[What the task requires]: Repeat the data word for word and skip the pictures.

[Recorded information]:
===

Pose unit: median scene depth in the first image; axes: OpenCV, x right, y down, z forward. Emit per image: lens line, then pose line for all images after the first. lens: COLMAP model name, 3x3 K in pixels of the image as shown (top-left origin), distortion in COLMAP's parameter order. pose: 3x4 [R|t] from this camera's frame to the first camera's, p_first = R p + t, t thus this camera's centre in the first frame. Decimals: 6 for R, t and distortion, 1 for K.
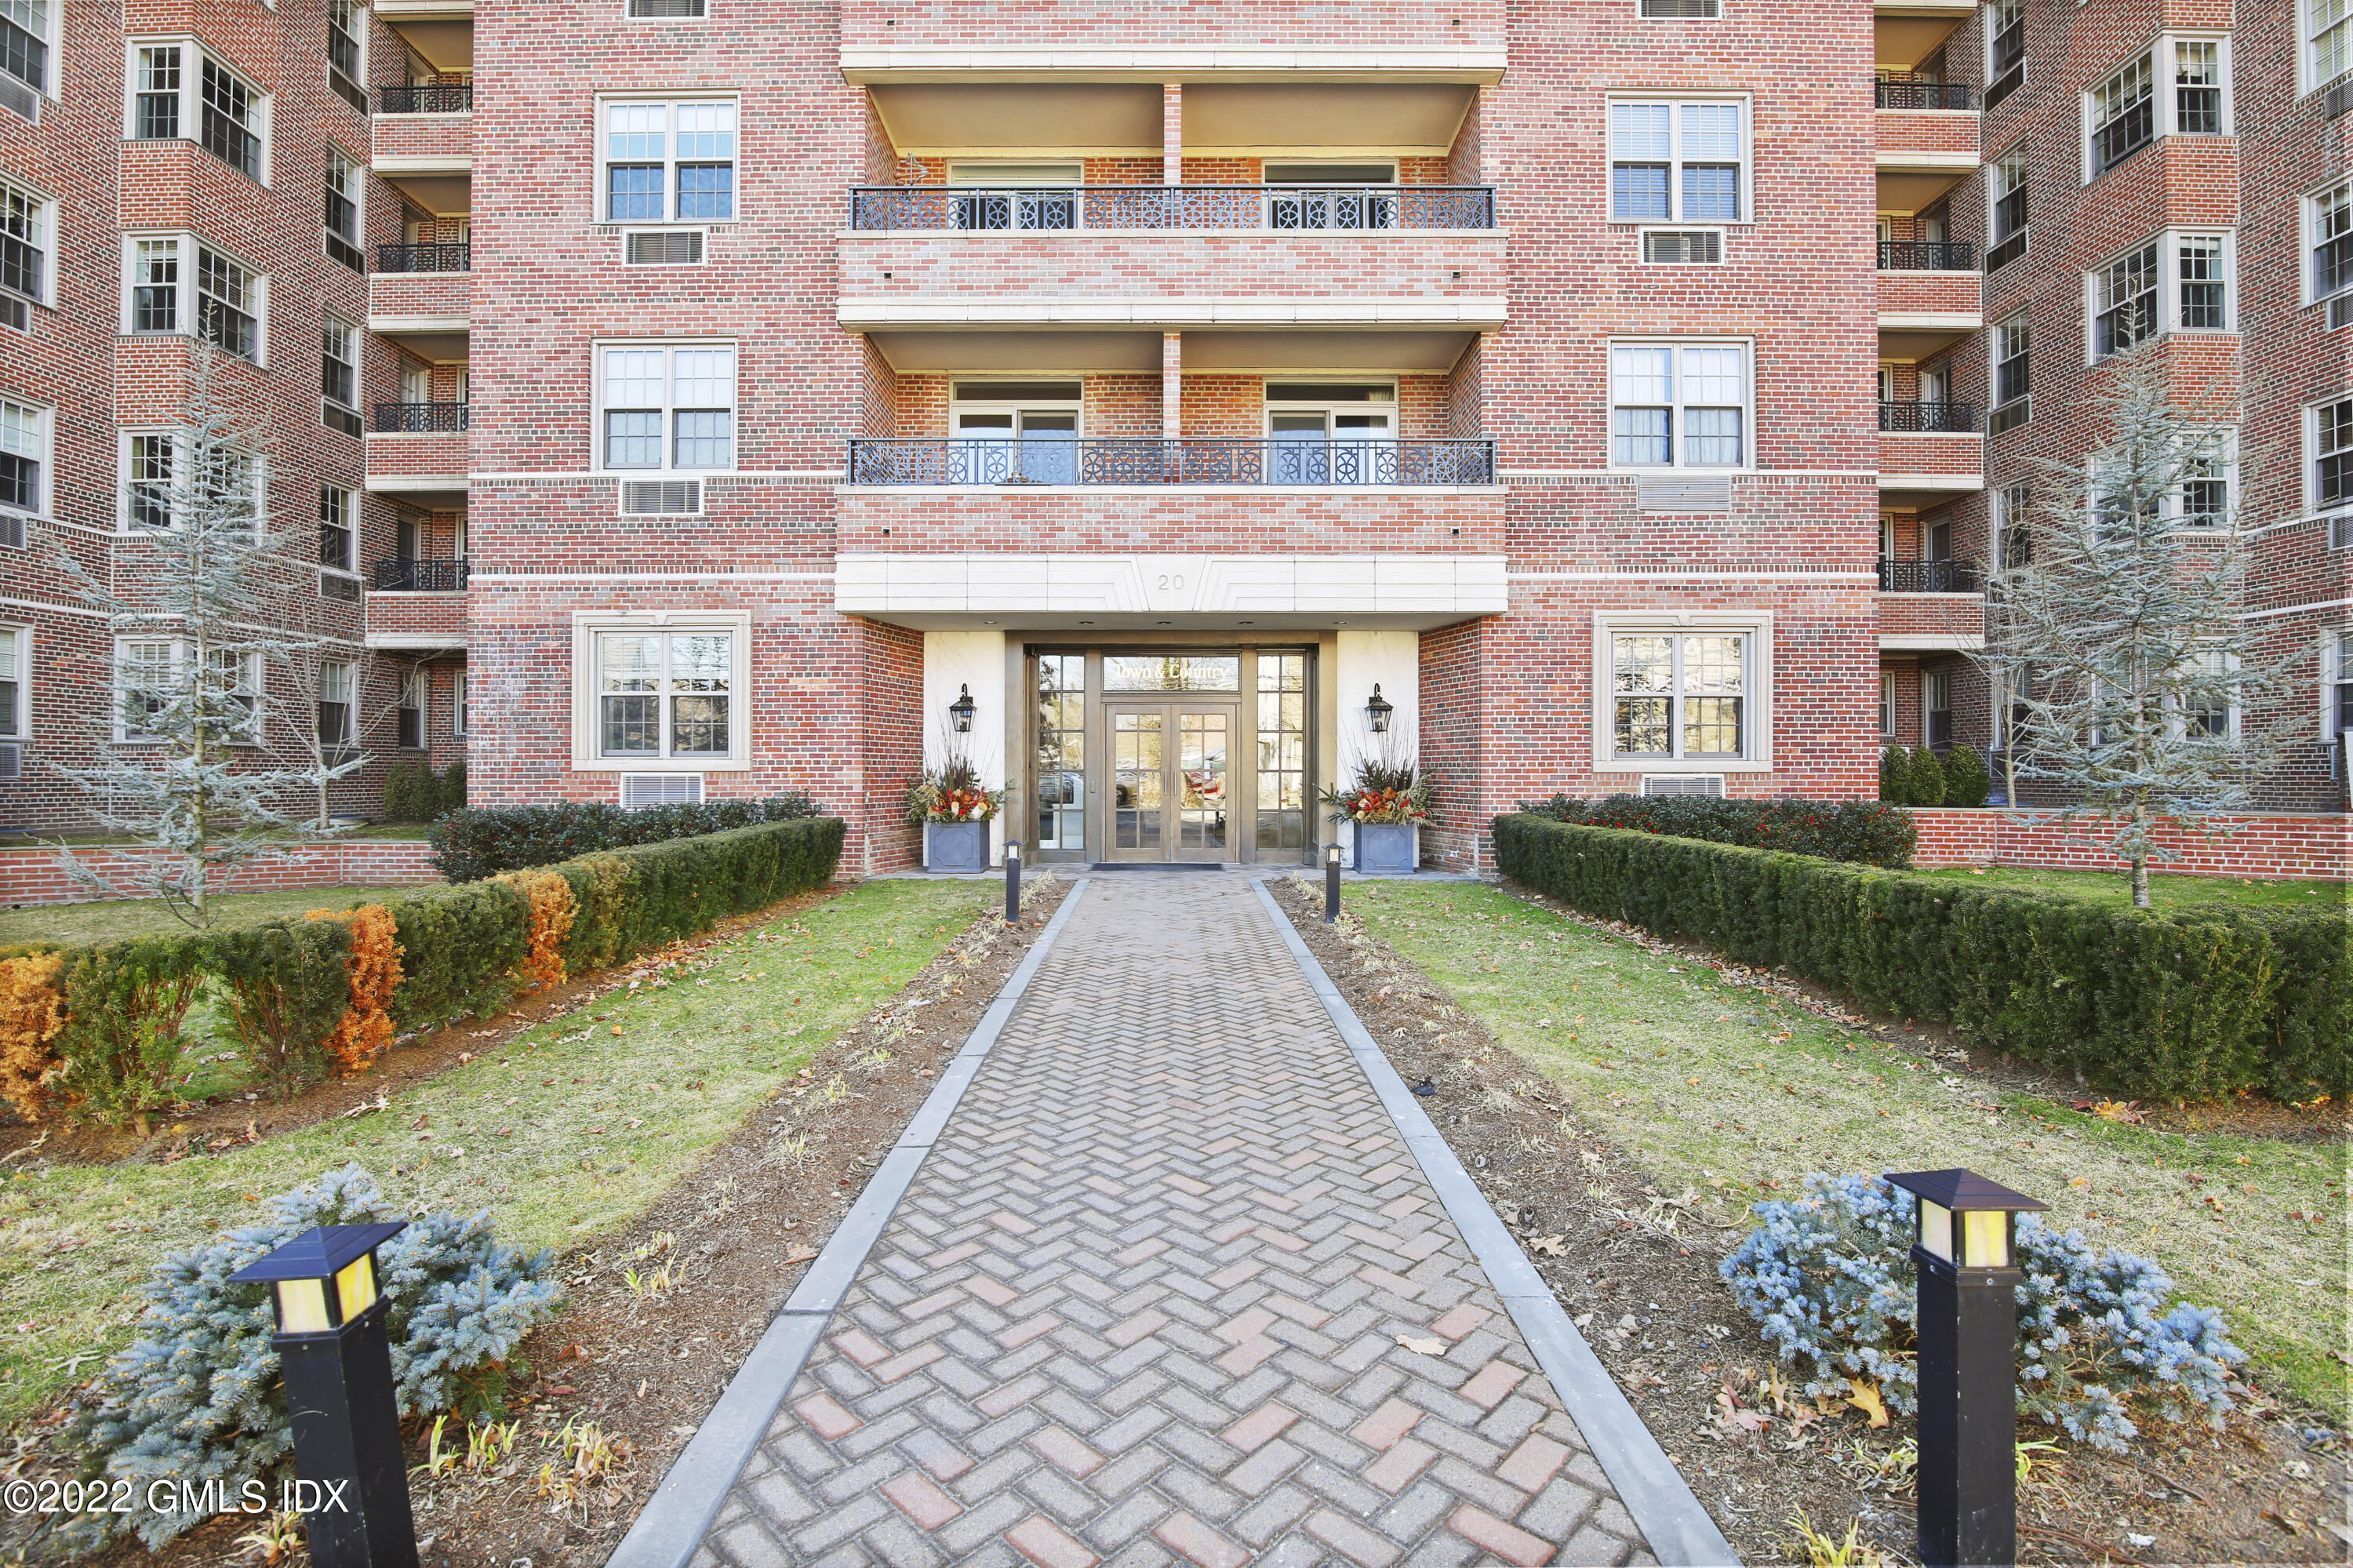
lens RADIAL K [[1159.6, 0, 1176.5], [0, 1159.6, 784.0], [0, 0, 1]] dist [-0.022827, -0.000607]
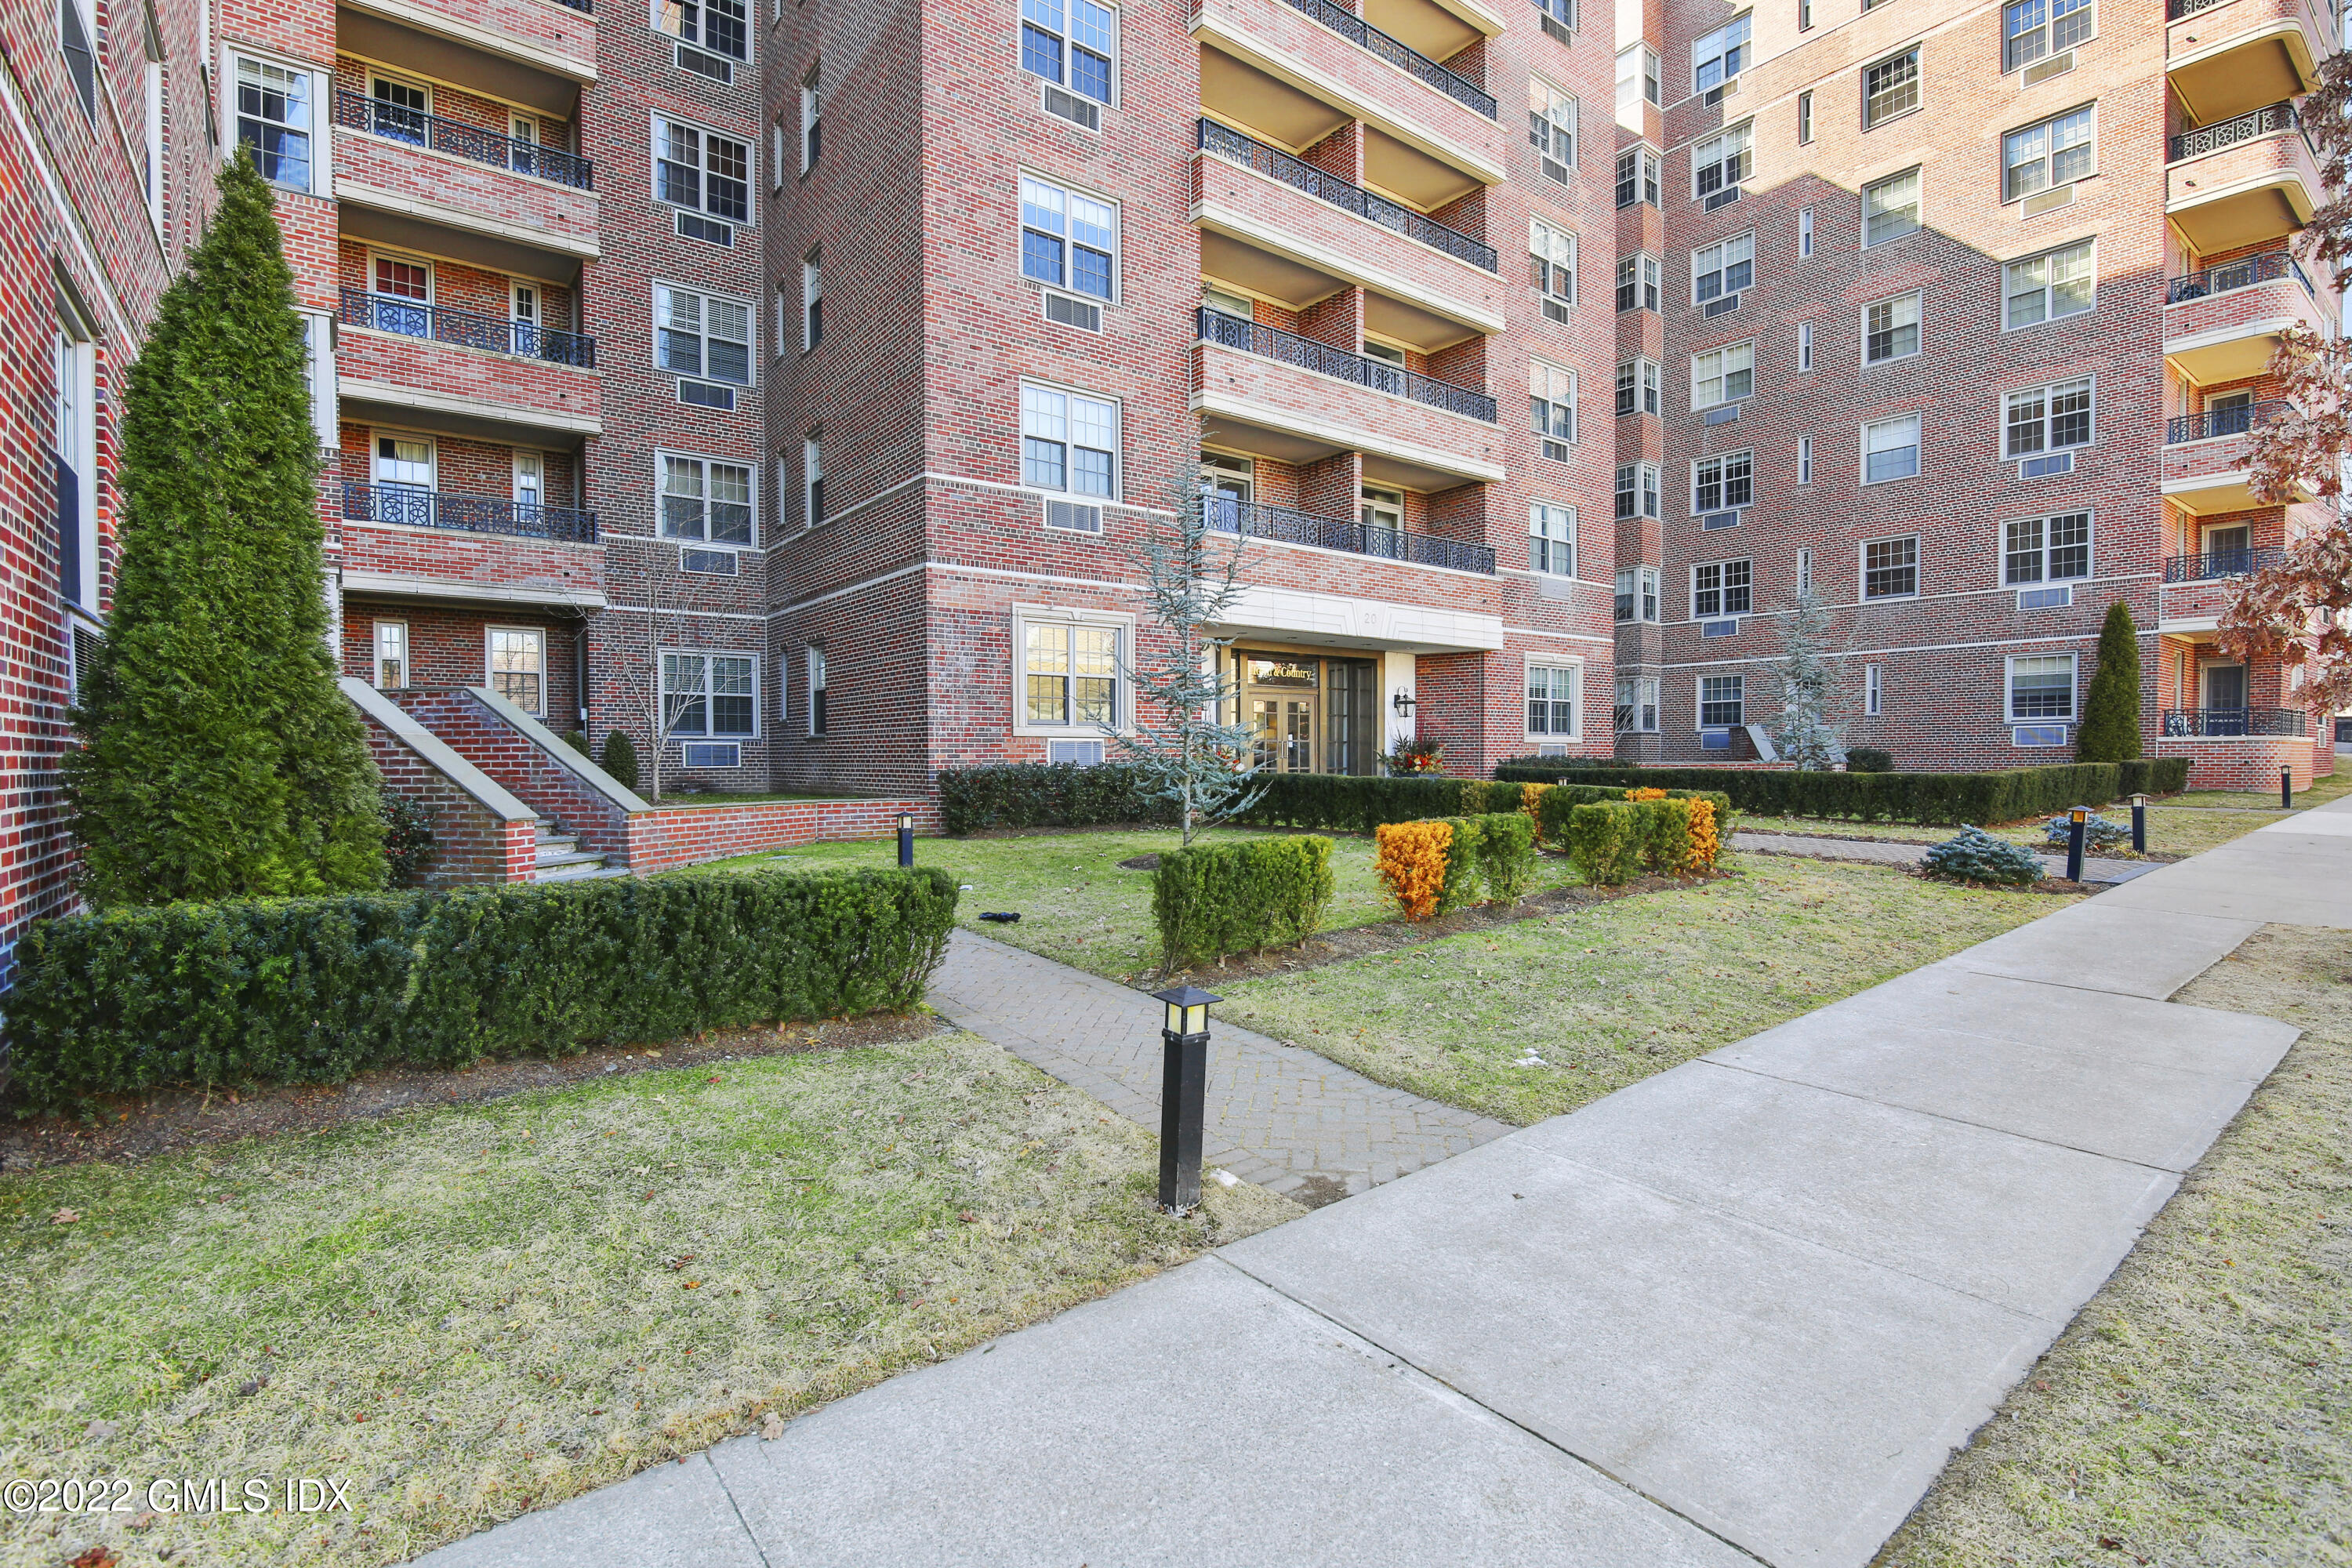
lens RADIAL K [[1095.3, 0, 1160.6], [0, 1095.3, 769.6], [0, 0, 1]] dist [-0.018129, -0.000385]
pose [[0.799931, -0.007688, 0.600043, -1.077214], [-0.004122, 0.999824, 0.018305, 0.001641], [-0.600078, -0.017116, 0.799758, -0.002352]]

===

[Result for this exercise]:
Pose unit: median scene depth in the first image; axes: OpenCV, x right, y down, z forward. Emit per image: lens line, then pose line for all images after the first. lens: COLMAP model name, 3x3 K in pixels of the image as shown (top-left origin), distortion in COLMAP's parameter order. pose: 3x4 [R|t] from this camera's frame to the first camera's, p_first = R p + t, t thus this camera's centre in the first frame. Decimals: 6 for R, t and distortion, 1 for K.
lens RADIAL K [[1159.6, 0, 1176.5], [0, 1159.6, 784.0], [0, 0, 1]] dist [-0.022827, -0.000607]
lens RADIAL K [[1095.3, 0, 1160.6], [0, 1095.3, 769.6], [0, 0, 1]] dist [-0.018129, -0.000385]
pose [[0.799931, -0.007688, 0.600043, -1.077214], [-0.004122, 0.999824, 0.018305, 0.001641], [-0.600078, -0.017116, 0.799758, -0.002352]]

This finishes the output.